Episode 239: The Flat Five - It's A World Of Love And Hope
We thought the fighting was done. We thought the battles had been won. Amazon Music had other plans. The streaming wars, continue they must.
Hailing from the mighty Midwest, The Flat Five, the grooviest "supergroup" known to mankind, has arrived just in time with their debut LP, It's A World Of Love And Hope. After years of performing as a holiday one off, members Kelly Hogan, Nora O’Connor, Scott Ligon, Casey McDonough, and Alex Hall have captured their magic on wax and are taking the show on the road? Is it groovy, or the GROOVIEST? Tune in to find out.
PLUS! NYC's Hannah vs The Many makes powerful, theatrical rock and roll, and on their latest release, Cinemascope, they're turning it all up to eleven. Check out the first single "Surrender Dorothy" and get hooked.
Episode 217: Wilco - Schmilco
It's official, the headphone jack is no more...at least according to Apple. We're parsing the pro's and con's and abusing the word "dongle" excessively in the process.
WILCO'S BACK MOTHER F@#@ERS! But you knew that. 3 lifelong fans of the band weigh in on the alt-country fixture's latest, Schmilco.
The Flat Five (feat. Kelly Hogan) are from Chicago. The Flat Five are groovier than you, or anyone you know. We have proof. Put it in your ears.
Episode 215: Ryley Walker - Golden Sings That Have Been Sung
Spotify may be winning the streaming wars, but with a new round of rights negotiations ahead, will they be stopped in their tracks by the labels.
Chicago's Ryley Walker makes guitar music. Heady guitar music. On his latest album, Golden Sings That Have Been Song, we take yet another trip into the cosmos searching for answers that we may never find.
Sylvan Esso is back AF. Witness their new single "Radio". Rejoice.
Episode 208: Noname - Telefone
Anticipation. Excitement. Elation. Confusion. Disappointment. This week, Frank Ocean is all of these things and more.
Supremely talented Chicago MC Noname first announced herself to the world two years ago on Chance The Rapper's Acid Rap. On Telefone, she's finally stepping out on her own with one of the strongest statements on womanhood, life in the hood, and life in general that we've heard in recent memory. Marcus K, Dowling and Briana Younger join us to discuss this monumental mix-tape that was well worth the wait.
PLUS! Singer/songwriter Esmé Patterson's critically acclaimed LP We Were Wild, is as perfect a slice of pop-rock that you're going to find in 2016. We've got a new track to help get you acquainted.
Episode 186: Chance The Rapper - Coloring Book
Chance The Rapper, one of the most exciting hip-hop artists of the 21st century, recently dropped his long awaited third mixtape, Coloring Book.
For possibly unrelated reasons, we assembled a KILLER panel that included music journalists extraordinaire Briana Younger and Marcus J. Moore, PLUS DC music powerhouse Jamal Gray (Nag Champa).
With that much firepower in the room we should probably talk about something right?
OK. Let's talk about Chance.
Episode 118: Donnie Trumpet & The Social Experiment (feat. Chance The Rapper) - Surf
This week on the podcast, we’re back from vacation just in time for Kevin and Paul to team up with the unstoppable Marcus Dowling to talk one of 2015’s most anticipated releases, Donnie Trumpet & The Social Experiment’s Surf. The unofficial follow up to Chance The Rapper’s 2013 mixtape Acid Rap, Surf smashes genres, destroys expectations, and elevates the hip hop game in ways that only Chance and his crew could do. Jazz, Hip Hop, Pop, Rock – Surf celebrates an entire history of music, while pulling it gleefully into the future with youthful abandon and surprising sophistication that belies this young crew's years.
PLUS! Record Store Day every week? A Netflix for Vinyl? The details of Spotify’s deal with Sony leaked? A new track off of Louis Weeks’ outstanding new record haha (OUT NOW!!)? We’re talking all of this and more on the podcast you’ve been waiting for all your life, it’s Episode 118 of ChunkyGlasses: The Podcast!

## Entries provided
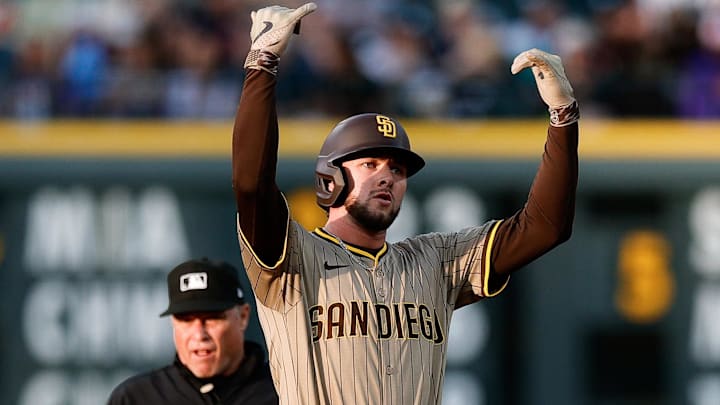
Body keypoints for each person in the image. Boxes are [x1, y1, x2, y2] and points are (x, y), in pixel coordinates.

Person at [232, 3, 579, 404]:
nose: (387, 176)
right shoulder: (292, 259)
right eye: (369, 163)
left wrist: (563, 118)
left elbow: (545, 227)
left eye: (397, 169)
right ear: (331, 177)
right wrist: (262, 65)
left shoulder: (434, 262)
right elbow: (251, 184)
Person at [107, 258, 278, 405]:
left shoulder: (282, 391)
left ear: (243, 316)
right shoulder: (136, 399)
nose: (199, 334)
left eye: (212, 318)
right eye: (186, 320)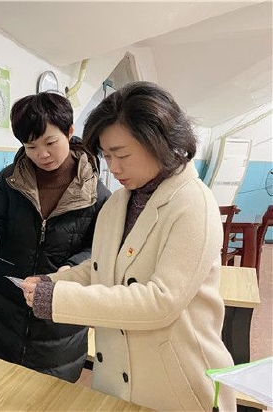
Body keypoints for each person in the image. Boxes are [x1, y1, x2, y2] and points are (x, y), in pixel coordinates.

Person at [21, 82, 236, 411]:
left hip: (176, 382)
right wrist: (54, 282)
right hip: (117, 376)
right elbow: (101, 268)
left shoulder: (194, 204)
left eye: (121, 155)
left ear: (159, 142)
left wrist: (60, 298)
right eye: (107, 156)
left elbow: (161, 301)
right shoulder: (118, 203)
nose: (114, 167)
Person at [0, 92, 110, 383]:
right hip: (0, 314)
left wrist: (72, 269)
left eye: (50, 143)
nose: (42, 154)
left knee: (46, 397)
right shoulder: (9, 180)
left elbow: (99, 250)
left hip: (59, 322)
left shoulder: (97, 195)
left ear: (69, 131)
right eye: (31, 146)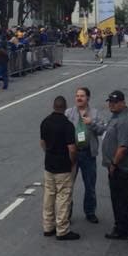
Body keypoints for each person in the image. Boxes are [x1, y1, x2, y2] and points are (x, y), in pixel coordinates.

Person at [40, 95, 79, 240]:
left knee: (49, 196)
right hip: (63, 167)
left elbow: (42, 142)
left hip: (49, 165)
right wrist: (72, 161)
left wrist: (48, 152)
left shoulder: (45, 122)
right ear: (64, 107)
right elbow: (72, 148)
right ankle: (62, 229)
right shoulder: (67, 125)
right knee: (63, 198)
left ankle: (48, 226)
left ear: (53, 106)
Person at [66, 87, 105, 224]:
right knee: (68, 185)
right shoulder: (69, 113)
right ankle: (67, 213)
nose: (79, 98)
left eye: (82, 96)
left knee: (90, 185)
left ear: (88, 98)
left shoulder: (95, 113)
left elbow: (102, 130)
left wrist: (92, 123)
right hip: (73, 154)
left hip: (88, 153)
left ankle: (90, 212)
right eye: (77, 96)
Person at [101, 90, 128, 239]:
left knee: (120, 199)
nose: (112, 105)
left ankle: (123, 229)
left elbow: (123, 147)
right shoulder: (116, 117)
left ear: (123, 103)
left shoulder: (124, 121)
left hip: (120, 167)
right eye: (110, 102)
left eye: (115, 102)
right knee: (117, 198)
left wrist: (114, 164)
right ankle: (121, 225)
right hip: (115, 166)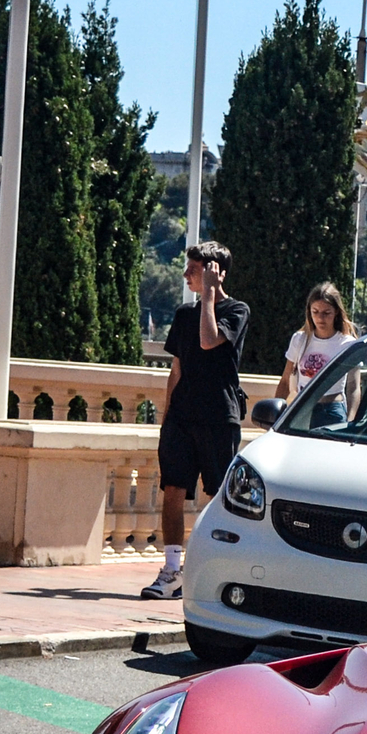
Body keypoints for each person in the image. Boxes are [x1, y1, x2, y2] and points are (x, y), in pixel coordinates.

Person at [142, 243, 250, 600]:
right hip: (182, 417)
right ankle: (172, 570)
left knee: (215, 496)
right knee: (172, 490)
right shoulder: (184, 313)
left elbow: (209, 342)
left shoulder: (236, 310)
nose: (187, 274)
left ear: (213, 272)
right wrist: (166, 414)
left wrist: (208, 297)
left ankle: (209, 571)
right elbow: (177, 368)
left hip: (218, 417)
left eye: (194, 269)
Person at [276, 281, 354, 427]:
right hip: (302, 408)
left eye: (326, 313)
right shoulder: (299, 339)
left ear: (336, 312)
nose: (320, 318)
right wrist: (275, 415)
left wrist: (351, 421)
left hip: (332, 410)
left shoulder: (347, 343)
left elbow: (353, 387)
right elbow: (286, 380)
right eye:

## Problem set
1. Give the episode listings from "Chicago's Ryley Walker" to "things and more.", putting "rock music" in place of "guitar music".
2. Translate this sentence from the episode listings into Spanish: "Chance The Rapper, one of the most exciting hip-hop artists of the 21st century, recently dropped his long awaited third mixtape, Coloring Book."
The records play no part in this work.

## Answers for this exercise
1.
Chicago's Ryley Walker makes rock music. Heady rock music. On his latest album, Golden Sings That Have Been Song, we take yet another trip into the cosmos searching for answers that we may never find.
Sylvan Esso is back AF. Witness their new single "Radio". Rejoice.
Episode 208: Noname - Telefone
Anticipation. Excitement. Elation. Confusion. Disappointment. This week, Frank Ocean is all of these things and more.

2. Chance The Rapper, uno de los artistas de hip-hop más emocionantes del siglo XXI, lanzó recientemente su tan esperado tercer mixtape, Coloring Book.